Preeminent archaeologist Emil Walter Haury’s quest to convince the University of Arizona to start a publishing program has been described as relentless. After all, it took more than twenty years, so perhaps the professor’s quest should also be described as an example of extreme patience.
In 1937, Haury returned to his alma matter to accept a faculty position in the UA’s Department of Anthropology, where a thriving culture of research and scholarship blossomed among students and professors. Haury felt strongly that the then-existing venues to publish this scholarship were antiquated.
It’s good to have relentlessness and patience on your side, but in Haury’s case it also involved timing. Enter Richard Harvill, whose tenure as University of Arizona’s president is still considered one that fostered immense growth, as well as a distinct collegiality between faculty and the president’s office.
Past reports on the Press paint a Harvill who was notorious for calling different department heads and faculty for no other reason then to check in and chat. These chats, most often after work hours, gained a reputation as being one of the best ways to share information or projects that the university president should know or help with. This, back in the day, was one way things got done. Haury got calls from Harvill often, and the need for a press came up often.
In 1958, Harvill called Haury with good news. He had $6,000 to start the Press without waiting for the new fiscal year. In a New Year’s Eve memo, Haury didn’t hold back. He responded with an outline on staffing and a list of eleven books ready or nearly ready to publish.
… This possible development has been a great encouragement to us, and I hope that the plan as outlined has sufficient merits to be activated. We stand by to answer further questions should they arise …
— Emil W. Haury
At the top of his list was a manuscript from George Webb, the anthropologist’s recollections of his childhood and his Pima Indian heritage during his grandparents’ lives. A Pima Remembers is the first book published by the UA Press in 1959. Webb’s goal was to provide a documented history and culture of his people for younger members of the Pima, now referred to as Akimel Oʼotham. The book remains in print today.
Hundreds of anthropology and archeology titles have continued to be published through the Press, from UA scholars and others throughout the country. The connection to anthropology grew to reflect other areas of critical research and scholarship at the UA, including space and planetary science, border studies, and a new understanding about the environment.
What also grew was a willingness to change, reflect, and share voices that might not otherwise be heard. Sun Tracks began in the 1970s, as a journal written mostly by Native American undergraduate students. Today, Sun Tracks is a ground-breaking and award-winning literary series dedicated to Native American and Indigenous writers.
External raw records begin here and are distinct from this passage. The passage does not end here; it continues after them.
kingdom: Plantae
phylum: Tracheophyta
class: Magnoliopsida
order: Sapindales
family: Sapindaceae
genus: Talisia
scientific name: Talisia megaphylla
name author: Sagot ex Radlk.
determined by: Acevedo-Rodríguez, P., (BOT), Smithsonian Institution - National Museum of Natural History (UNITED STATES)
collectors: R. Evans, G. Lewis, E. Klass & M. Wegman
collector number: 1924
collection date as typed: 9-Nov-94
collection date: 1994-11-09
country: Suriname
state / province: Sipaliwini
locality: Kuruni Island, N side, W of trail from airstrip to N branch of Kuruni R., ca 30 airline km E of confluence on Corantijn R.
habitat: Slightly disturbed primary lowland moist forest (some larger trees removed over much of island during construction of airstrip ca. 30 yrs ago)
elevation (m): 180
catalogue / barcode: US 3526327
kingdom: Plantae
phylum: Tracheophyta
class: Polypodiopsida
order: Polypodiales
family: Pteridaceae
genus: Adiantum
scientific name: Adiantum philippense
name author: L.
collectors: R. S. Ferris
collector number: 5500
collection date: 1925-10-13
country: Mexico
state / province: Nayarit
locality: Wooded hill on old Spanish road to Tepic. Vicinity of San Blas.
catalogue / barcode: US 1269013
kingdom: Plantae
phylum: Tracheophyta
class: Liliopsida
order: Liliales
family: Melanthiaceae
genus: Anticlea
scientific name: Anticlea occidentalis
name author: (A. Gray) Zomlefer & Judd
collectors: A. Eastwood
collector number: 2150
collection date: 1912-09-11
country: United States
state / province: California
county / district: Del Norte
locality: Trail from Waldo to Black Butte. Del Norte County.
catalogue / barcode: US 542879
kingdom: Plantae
We have UA linguistics professor and Tohono O’odham poet Ofelia Zepeda to thank for this beloved series. In an O’odham language class taught by Zepeda, she had her students bring in poems and songs to workshop in class. By the end of the year she had this beautiful collection, and Larry Evers, a UA English professor who edited the Sun Tracks journal, thought they needed to be published. The result was When It Rains, the first book published under Sun Tracks. Zepeda now serves as editor of the series, which has published the work of Santee Frazier, Simon Oritz, Joy Harjo, and Jennifer Elise Foerster, and many, many others.
The same can be said of another award-winning series called Camino Del Sol, which focuses on Latinx writers. Launched in 1994, the series is considered a significant vehicle for Latinx literary voices–established and first-time authors. The series includes poetry from Francisco X. Alarcón, fiction from Christine Granados, and nonfiction from Luis Alberto Urrea.
Scholarship has always been at the core of the Press. The staff recognizes the importance of telling stories and sharing the scholarship found in our very own backyard. As Tucson and the region changed, so did the Press, holding a mirror to our community these past 60 years.
Lydia Otero‘s book, La Calle, is a great example of sharing scholarship with community. When the book was released in 2016, the Press held a party at a restaurant in Barrio Hollywood, one of Tucson’s beloved Mexican-American neighborhoods. The restaurant, at capacity, was filled with folks who lived through the experiences detailed in Otero’s book about the politics of the destruction of the heart of Tucson’s Barrio Viejo all in the name of community redevelopment.
There were tears and joy in celebrating Otero’s work. The associate professor in the UA’s Department of Mexican American Studies created a book of immense importance in teaching Latinx history and urbanization that presented detailed research and unique storytelling important to scholars and community.